After conversations with @Giles I was figured out that following construct does work if i use a dummy variable and explicitly make alpha private, but I do not know why.

real(real64)::s
!$omp parallel shared(v,p0,A,b,i) private(alpha)
        v(:)   = 10000.
        alpha = 1.0_real64
        p0(:) = b(:)

        !$omp barrier
        call dotp(p0, v, s, N) !<----- dummy s
        !$omp barrier
        alpha = s  !<------ assign dummy s value to private alpha
        !$omp barrier
        alpha = 10.0/alpha

Solution

  • You might have a synchronisation at every line, but you don't have a synchronisation between every memory access, and that is what you need to be absolutely sure of ordering.
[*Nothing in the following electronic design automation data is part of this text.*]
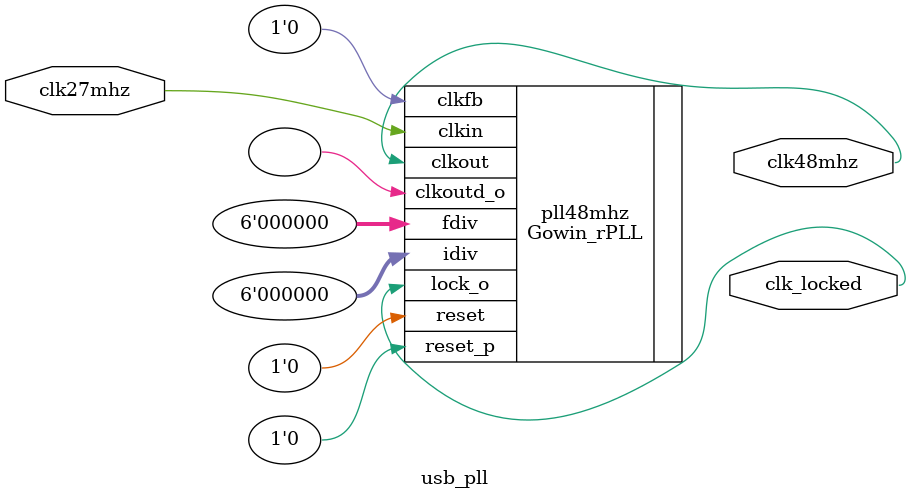
<source format=v>

module usb_pll (
    input clk27mhz,
    output clk48mhz,
    output clk_locked
);

Gowin_rPLL pll48mhz (
    .clkout(clk48mhz), 
    .clkin(clk27mhz), 
    .lock_o(clk_locked), 
    .reset(1'b0), 
    .reset_p(1'b0),
    .clkfb(1'b0), 
    .clkoutd_o(),
    .fdiv(6'b0), 
    .idiv(6'b0)
);
	defparam pll48mhz.DEVICE = "GW1NR-9C";
	defparam pll48mhz.FCLKIN = "27";
	defparam pll48mhz.IDIV_SEL = 8;
	defparam pll48mhz.FBDIV_SEL = 15;
	defparam pll48mhz.ODIV_SEL = 16;
	defparam pll48mhz.DYN_FBDIV_SEL="false";
	defparam pll48mhz.DYN_IDIV_SEL="false";
	defparam pll48mhz.DYN_ODIV_SEL="false";
	defparam pll48mhz.DYN_SDIV_SEL=124;
	defparam pll48mhz.PSDA_SEL="0000";


endmodule
</source>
In particular the line

    alpha = 1.0 / alpha
    

    Has multiple threads read from and writing to a shared variable possibly at the same time; there is no ordering of the memory accesses just because they are on the same line. A simple example:

    ijb@LAPTOP-GUG8KQ9I:~/work/stack$ cat race.f90 
    Program in_line_racing
    
      Implicit None
    
      Real :: alpha, s
    
      alpha = 3.0
    
      !$omp parallel default( none ) shared( alpha ) private( s )
      alpha = 1.0 / alpha
      s = alpha
      Write( *, * ) s
      !$omp end parallel
    
    End Program in_line_racing
    ijb@LAPTOP-GUG8KQ9I:~/work/stack$ gfortran --version
    GNU Fortran (Ubuntu 9.3.0-17ubuntu1~20.04) 9.3.0
    Copyright (C) 2019 Free Software Foundation, Inc.
    This is free software; see the source for copying conditions.  There is NO
    warranty; not even for MERCHANTABILITY or FITNESS FOR A PARTICULAR PURPOSE.
    
    ijb@LAPTOP-GUG8KQ9I:~/work/stack$ gfortran -fopenmp race.f90 
    ijb@LAPTOP-GUG8KQ9I:~/work/stack$ export OMP_NUM_THREADS=4
    ijb@LAPTOP-GUG8KQ9I:~/work/stack$ ./a.out 
      0.333333343    
      0.333333343    
      0.333333343    
       3.00000000    
    ijb@LAPTOP-GUG8KQ9I:~/work/stack$ ./a.out 
       3.00000000    
       3.00000000    
      0.333333343    
      0.333333343    
    ijb@LAPTOP-GUG8KQ9I:~/work/stack$ ./a.out 
       3.00000000    
       3.00000000    
      0.333333343    
      0.333333343    
    ijb@LAPTOP-GUG8KQ9I:~/work/stack$ ./a.out 
       3.00000000    
      0.333333343    
       3.00000000    
      0.333333343    
    ijb@LAPTOP-GUG8KQ9I:~/work/stack$ ./a.out 
       3.00000000    
      0.333333343    
      0.333333343    
      0.333333343 
    

    You need the result of the reduction to be a shared variable, so your updated version works because you first make sure the reduced variable is completely up to date on all threads, and then perform the inverse on a private variable which can't suffer race conditions.

    Welcome to threaded programming. Bugs are very easy!